- Starring: Alain de Botton
- Original language: English
- No. of episodes: 3

Production
- Running time: 42 min.

Original release
- Network: Channel 4
- Release: 1 May – 3 May 2006

= The Perfect Home =

The Perfect Home is a television series of three 42 minute episodes commissioned for Channel 4 based on the book The Architecture of Happiness by Alain de Botton which first aired in 2006.

In the programmes, Alain de Botton explored the importance of innovative architecture for homes. He offered criticism of modern developments that build in an idealized fake heritage style, which he referred to as pastiche, often referring back to the example of Great Notley Garden Village near Braintree, Essex.

The first programme looks at how the current status quo came about where volume builders are typically building houses with architectural styles harking back to pre-industrial eras such as mock Tudor, neo-Georgian and mock country cottage façades.

The second looks at what defines a building's beauty, drawing parallels with the differences between the Catholic and Protestant ideals in their respective places of worship, suggesting the comparison was a trade off between decoration versus a more utilitarian approach.

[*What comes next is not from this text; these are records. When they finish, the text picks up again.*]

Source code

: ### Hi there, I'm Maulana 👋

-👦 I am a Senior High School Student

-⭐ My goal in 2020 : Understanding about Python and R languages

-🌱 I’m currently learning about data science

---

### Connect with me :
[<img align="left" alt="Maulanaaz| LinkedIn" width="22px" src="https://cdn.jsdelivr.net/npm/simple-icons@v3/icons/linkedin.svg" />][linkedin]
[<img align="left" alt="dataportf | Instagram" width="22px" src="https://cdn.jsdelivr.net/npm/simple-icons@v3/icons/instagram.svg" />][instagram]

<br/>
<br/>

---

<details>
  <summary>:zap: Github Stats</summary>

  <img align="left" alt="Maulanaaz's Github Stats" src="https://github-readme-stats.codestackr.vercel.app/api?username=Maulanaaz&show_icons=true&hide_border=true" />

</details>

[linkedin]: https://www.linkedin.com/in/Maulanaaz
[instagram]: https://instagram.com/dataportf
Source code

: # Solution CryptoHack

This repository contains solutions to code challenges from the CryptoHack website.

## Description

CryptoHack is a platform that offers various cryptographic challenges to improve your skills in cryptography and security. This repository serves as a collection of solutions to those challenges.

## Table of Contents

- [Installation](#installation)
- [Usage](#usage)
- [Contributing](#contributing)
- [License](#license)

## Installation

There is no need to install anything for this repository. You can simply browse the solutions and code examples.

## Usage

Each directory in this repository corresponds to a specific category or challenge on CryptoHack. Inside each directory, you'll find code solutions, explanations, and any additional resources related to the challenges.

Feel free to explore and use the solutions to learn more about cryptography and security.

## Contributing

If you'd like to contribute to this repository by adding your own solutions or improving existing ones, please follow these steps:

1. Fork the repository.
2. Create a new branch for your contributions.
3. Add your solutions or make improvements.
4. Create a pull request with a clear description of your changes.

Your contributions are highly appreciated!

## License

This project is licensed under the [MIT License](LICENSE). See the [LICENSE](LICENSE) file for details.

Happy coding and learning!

The third programme looks at how the current situation could be improved, with de Botton's preferred option being that buildings' architecture should reflect the era in which they are built. To this end, he approached Bellway Homes with examples of more contemporary designs being used on in the Netherlands as a suggested alternative. Bellway's reaction was quite positive, and they have incorporated more contemporary designs into their Ravenswood development on the former Ipswich Airport site in Suffolk.

Some found the series abstruse and the issue too complex to fit into a television format.